According to market analysts Comichron and ICv2, the comics industry hit a 20 year high for graphic novel and comic book sales in 2014, with digital comics now comprising a whopping 10% of the US and Canadian market. The report, published by Comichron’s John Jackson Miller and ICv2’s Milton Griepp estimate total comics and graphic novel sales to consumers in the U.S. and Canada reached $935 million in 2014, a 7% increase over sales in 2013 – and the highest it’s been since the heady days of the mid-1990s!
“It’s a very exciting time in the comics business,” Griepp said. “The broad range of titles being published, the wide variety of places they’re sold, and the great exposure comics are getting from other media are all very positive for the industry.”
“The market’s in great shape,” Miller said. “According to our tracking at Comichron, 2014 was the biggest year for print since 1995, adjusting for inflation; without adjusting for inflation dollar sales hit a mark unseen since 1993. And digital appears to be complementing, rather than cannibalizing, print.”

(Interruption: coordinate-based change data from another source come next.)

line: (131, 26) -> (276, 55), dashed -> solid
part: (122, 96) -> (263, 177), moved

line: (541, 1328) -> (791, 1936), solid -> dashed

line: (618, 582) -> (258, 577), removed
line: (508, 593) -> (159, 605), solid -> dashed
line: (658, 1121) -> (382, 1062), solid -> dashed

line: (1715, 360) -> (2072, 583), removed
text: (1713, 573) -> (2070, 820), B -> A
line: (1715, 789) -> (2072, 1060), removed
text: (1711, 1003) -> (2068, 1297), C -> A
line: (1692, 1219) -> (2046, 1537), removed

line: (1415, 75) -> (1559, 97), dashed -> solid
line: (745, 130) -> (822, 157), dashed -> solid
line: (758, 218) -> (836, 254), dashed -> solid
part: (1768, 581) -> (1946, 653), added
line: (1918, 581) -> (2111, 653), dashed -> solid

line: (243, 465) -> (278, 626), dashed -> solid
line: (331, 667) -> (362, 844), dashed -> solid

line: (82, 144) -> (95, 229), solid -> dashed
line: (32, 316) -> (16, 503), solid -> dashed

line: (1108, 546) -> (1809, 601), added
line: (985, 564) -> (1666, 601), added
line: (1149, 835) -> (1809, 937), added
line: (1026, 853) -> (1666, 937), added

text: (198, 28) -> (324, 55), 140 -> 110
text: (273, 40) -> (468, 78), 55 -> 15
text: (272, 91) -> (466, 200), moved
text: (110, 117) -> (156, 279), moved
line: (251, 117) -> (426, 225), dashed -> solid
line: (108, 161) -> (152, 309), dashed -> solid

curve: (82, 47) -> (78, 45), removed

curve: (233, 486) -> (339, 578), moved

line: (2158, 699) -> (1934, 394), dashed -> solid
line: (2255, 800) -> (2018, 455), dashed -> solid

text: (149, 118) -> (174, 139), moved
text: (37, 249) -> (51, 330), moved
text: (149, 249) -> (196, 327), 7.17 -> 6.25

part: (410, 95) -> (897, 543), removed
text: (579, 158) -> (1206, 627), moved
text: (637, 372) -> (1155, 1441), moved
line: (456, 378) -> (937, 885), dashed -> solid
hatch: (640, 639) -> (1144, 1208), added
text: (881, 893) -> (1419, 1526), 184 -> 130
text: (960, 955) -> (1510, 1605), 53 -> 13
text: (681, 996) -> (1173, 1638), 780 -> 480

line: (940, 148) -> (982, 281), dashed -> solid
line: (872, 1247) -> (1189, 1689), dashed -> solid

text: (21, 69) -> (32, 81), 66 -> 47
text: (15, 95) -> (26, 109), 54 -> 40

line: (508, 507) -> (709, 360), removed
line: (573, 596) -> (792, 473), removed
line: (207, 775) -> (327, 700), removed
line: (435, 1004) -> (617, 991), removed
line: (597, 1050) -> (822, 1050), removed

With superheroes now firmly in the mainstream this has seen a knock on effect to comic book sales with increases spread across all three formats. Print grew $55 million to $835 million in 2014, or around 7% more than the $780 million in print sales in 2013. That growth occurred in every channel and format except newsstand sales of periodical comics, which declined from $25 million to $20 million as Marvel withdrew from the market.
Sales of periodical comics through comic stores grew 4%, from $340 million to $355 million. Sales of graphic novels through comic stores grew at a slightly faster pace, from just under $170 million to just over $175 million.
The book channel (bookstores, online, mass) was where the greatest growth was, with graphic novel sales in the book channel up 16%, from $245 to $285 million.
Download-to-own digital sales reached $100 million in 2014, but the growth rate declined to around an 11% increase over 2013’s $90 million in sales, compared to a 29% growth rate in 2013.
So despite a slower growth rate in 2014 than in 2013, the signs of strength were broad, across channels and formats, a positive sign for the industry.
As presented above and in the accompanying infographic, the 2014 analysis by ICv2 and Comichron was divided up between periodical comics (what some call “floppies” or “pamphlets”), graphic novels, and digital download-to-own sales. All print figures are calculated based on the full retail price of books sold into the market, and do not account for discounting or markup. Digital sales do not include subscription or “all you can read” services.
This is the second joint market size analysis from ICv2 and Comichron; the first was last year for 2013 sales.